Inseminazione post mortem: ai confini dell’etica

Mentre in Italia ci siamo appena lasciati alle spalle una furibonda discussione sull’opportunità o meno di ricorrere alla maternità surrogata, in altre parti del mondo si è andati ben oltre. Questo è il caso dell’Australia, paese tanto libero quanto contraddittorio. Quello che è accaduto ha dell’inverosimile e ha suscitato, ovviamente, non poche polemiche. Questa la storia.

Una donna, già madre, desiderava però avere un secondo figlio, e fin qui è tutto regolare, del resto sono molte le donne che desiderano una seconda gravidanza. Quello che però è singolare è che prima di coronare questo suo sogno, il marito ha un incidente  con la moto e muore. E qui inizia l’inverosimile, ma vero. All’uomo appena deceduto da due giorni, viene prelevato dello sperma con cui viene inseminata la vedova. La donna rimane incinta e da alla luce un bambino, fortunatamente, sanissimo.

Questo è il primo caso di inseminazione post mortem con prelievo di liquido seminale da un cadavere. Ricordiamo che la fecondazione post mortem esiste già, laddove lo sperma viene congelato durante la vita del donatore. In caso di morte del donatore si parla quindi di inseminazione post mortem. Nel caso della donna australiana però si è andati ben oltre. Il fatto è accaduto circa un anno fa e non è sicuramente passato in sordina, ma oggi, con tutte le polemiche che infuriano sulle adozioni gay e sulle gravidanze surrogate, è tornato quanto mai attuale.

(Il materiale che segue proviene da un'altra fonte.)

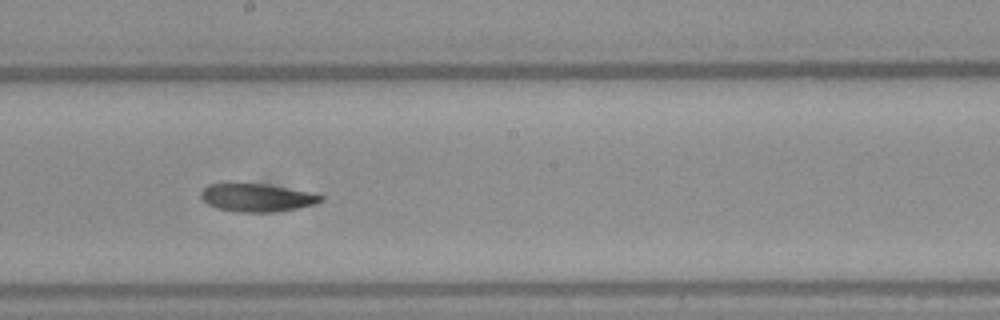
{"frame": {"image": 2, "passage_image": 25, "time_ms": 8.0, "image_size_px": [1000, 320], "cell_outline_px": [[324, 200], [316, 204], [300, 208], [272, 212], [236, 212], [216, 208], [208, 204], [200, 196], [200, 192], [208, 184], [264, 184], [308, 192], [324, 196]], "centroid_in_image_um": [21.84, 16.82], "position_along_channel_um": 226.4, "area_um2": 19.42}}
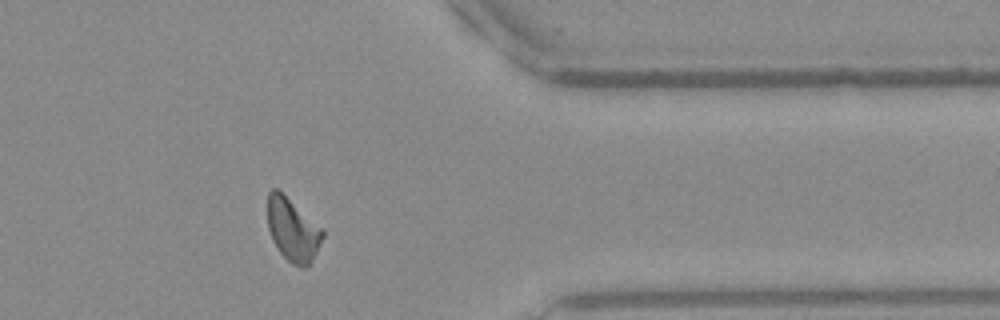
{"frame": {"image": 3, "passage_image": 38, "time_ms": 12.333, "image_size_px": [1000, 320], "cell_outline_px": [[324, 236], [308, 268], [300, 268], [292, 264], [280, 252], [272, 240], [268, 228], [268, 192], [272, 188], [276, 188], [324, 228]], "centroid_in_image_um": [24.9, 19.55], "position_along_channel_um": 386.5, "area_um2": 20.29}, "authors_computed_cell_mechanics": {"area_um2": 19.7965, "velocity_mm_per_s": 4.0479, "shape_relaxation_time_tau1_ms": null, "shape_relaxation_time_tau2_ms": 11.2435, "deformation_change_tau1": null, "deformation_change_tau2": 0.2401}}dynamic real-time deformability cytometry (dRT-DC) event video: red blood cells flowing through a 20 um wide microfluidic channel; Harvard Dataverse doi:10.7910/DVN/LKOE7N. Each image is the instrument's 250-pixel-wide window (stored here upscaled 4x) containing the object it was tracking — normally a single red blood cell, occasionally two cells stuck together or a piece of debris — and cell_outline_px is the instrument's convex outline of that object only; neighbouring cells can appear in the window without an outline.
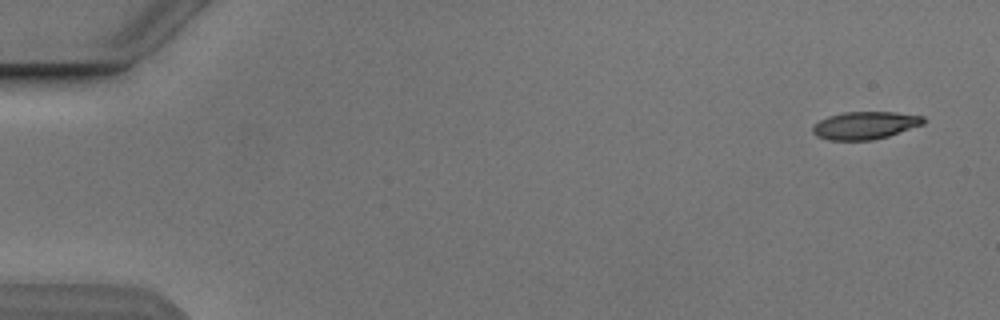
{"species": "Egyptian fruit bat (a non-hibernating species)", "species_latin": "Rousettus aegyptiacus", "temperature_condition": "cold", "stored_images_in_passage": 5, "camera_frame_rate_fps": 3000, "um_per_image_px": 0.085, "animal": {"sex": "male"}, "frame": {"image": 1, "passage_image": 1, "time_ms": 0.0, "image_size_px": [1000, 320], "cell_outline_px": [[924, 124], [888, 136], [872, 140], [828, 140], [816, 136], [812, 132], [812, 124], [828, 116], [844, 112], [896, 112], [924, 116]], "centroid_in_image_um": [73.5, 10.65], "position_along_channel_um": 11.5, "area_um2": 17.92}}
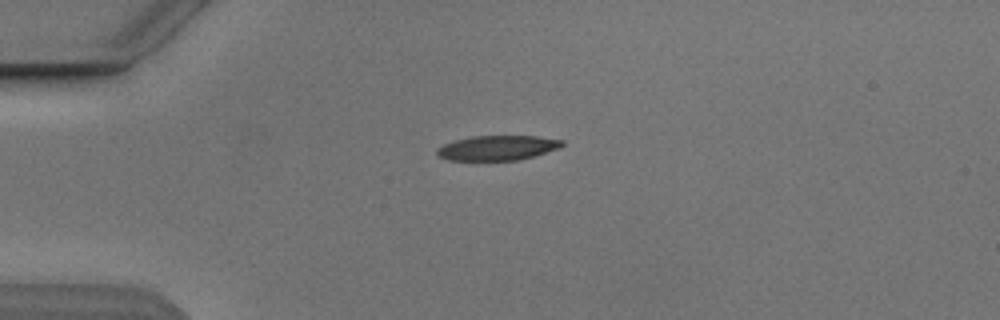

Anche la mamma australiana ha dovuto affrontare nono pochi impedimenti di tipo legale e burocratico, ma alla fine tutto è andato per il meglio. E in Italia? In un Paese così fortemente cattolico come il nostro una cosa del genere sarebbe stata possibile? Sicuramente no, e forse, nemmeno è il caso di domandarsi il perché. Quello che oggi si sta perdendo è il senso di un figlio, quando lo si desidera a tutti i costi, senza pensare ad altro se non a soddisfare il proprio desiderio di maternità. Ma quanto, tutto questo, è giusto?